The judgment in Sternberg Reed Solicitors v Andrew Paul Harrison [2019] EWHC 2065 (Ch) has put practitioners on notice that mislabelling without prejudice correspondence may have serious implications.

Disputes practitioners are familiar with the “without prejudice” (“WP”) and “without prejudice save as to costs” (“WPSATC”) labels used in correspondence when parties are trying to settle a dispute. Whilst commonplace, the precise consequences of their use – or omission – is often misunderstood. Generally, parties that have mistakenly labelled correspondence have benefited from the court’s willingness to imply the protection sought when the substance of the communication demonstrates it was an error. However, in Sternberg, the High Court indicated that this approach would be fettered.

What is the WP and WPSATC privilege?

WP is a special type of privilege allowing parties to make genuine attempts to settle their dispute without prejudicing their position by admitting, or being seen to concede, any amount of liability within open correspondence.

This is possible because correspondence labelled as WP is withheld from the court and the statements within it are not admissible, even after a judgment is made, ensuring statements cannot be used against parties in court if settlement discussions fail. The key exception is that correspondence labelled WPSATC is shown to the court but this is once judgment has been given, and only to assist the court when determining liability for costs between the parties.

What if the correspondence is mislabelled?

Unlike other forms of privilege, WP privilege is a joint privilege. This means that it cannot be waived unless (a) all parties consent or (b) an application to the court is made seeking the protection’s removal on the basis that it has been mislabelled. These restrictions make it a powerful protection.

A court will look at the substance of the communication, rather than the label, and will overturn the privilege if the correspondence does not contain a genuine attempt to settle the dispute.

What if the correspondence is not labelled by mistake?

Forgetting to label correspondence is not fatal: the court will be willing to imply privilege if, from a review of the substance of the correspondence and the facts surrounding its communication, the court determines that the WP or WPSATC label and protection should have been applied because there is a genuine attempt to compromise actual or impending litigation.

Sternberg has clarified which label should be applied by the court when it is required to imply the privilege.

What did Sternberg change for WPSATC privilege?

The Judge in Sternberg noted that the court will still imply WP privilege for correspondence that is not labelled by mistake. However, if the only protection a communication has is the WP privilege implied by the court, the Judge saw “no basis for implying any agreement that no reference should be made to such correspondence on issues of costs once issues in the substantive litigation have been determined.” In other words, the type of privilege imposed is WPSATC privilege, not simply WP privilege.

The Judge held that, where the court is implying WPSATC status, that correspondence may be referred to by the court when considering the issue of costs.

Implications of Sternberg

Whilst this may seem a subtle change it can have significant implications for parties when it comes to the question of costs. This is because under CPR 44.2(4)(c), when deciding what costs order it should make, the court will have regard to offers to settle the proceedings that are drawn to its attention.

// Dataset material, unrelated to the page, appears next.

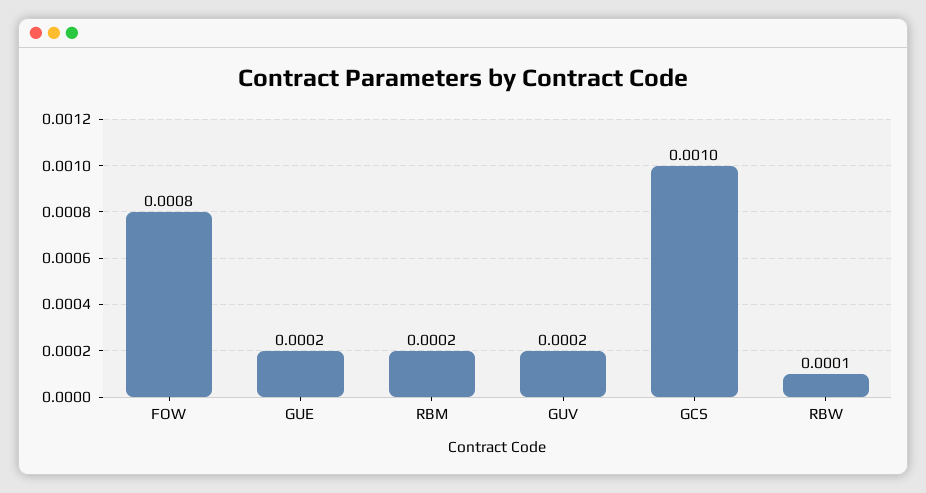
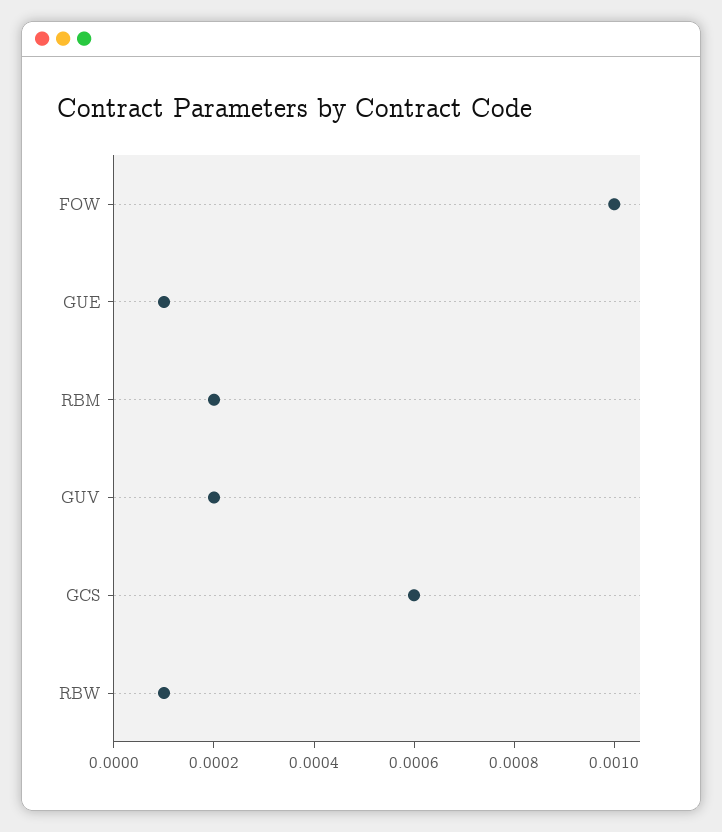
FOW: 0.0008 -> 0.001
GUE: 0.0002 -> 0.0001
GCS: 0.001 -> 0.0006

Parties who have unreasonably refused settlement offers will be penalised in costs by the court.

Takeaway points

  1. Carefully consider whether you want the court to be able to see your settlement offers when determining costs – Depending on the offer’s contents and the point in proceedings there may be advantages in allowing the court to see your offer post judgment. For example, if you are making a reasonable offer to settle early in proceedings you will probably want the court to see the offer, so it can infer that the other party has unreasonably refused to compromise.
  2. Control the label As a result of Sternberg, it is more vital than ever to ensure you correctly label correspondence, otherwise you risk the court imposing the WPSATC label when that may not be what you intended.
  3. Be careful when it comes to the content of your communication – Always beware that the court will overturn a privilege if it has been applied to communications that do not contain a genuine attempt to settle the dispute. Similarly, any matters you want before the court should not appear only in WP/WPSATC correspondence. Otherwise reference cannot be made to the content absent an order from the court or the other party’s consent.
  4. Separate your chains of communication – The best course is to run separate streams of open and WP (or WPSATC) correspondence, without matters being mixed. Substantive points going to the merits of the case should appear in open correspondence. This is a standard approach for disputes lawyers.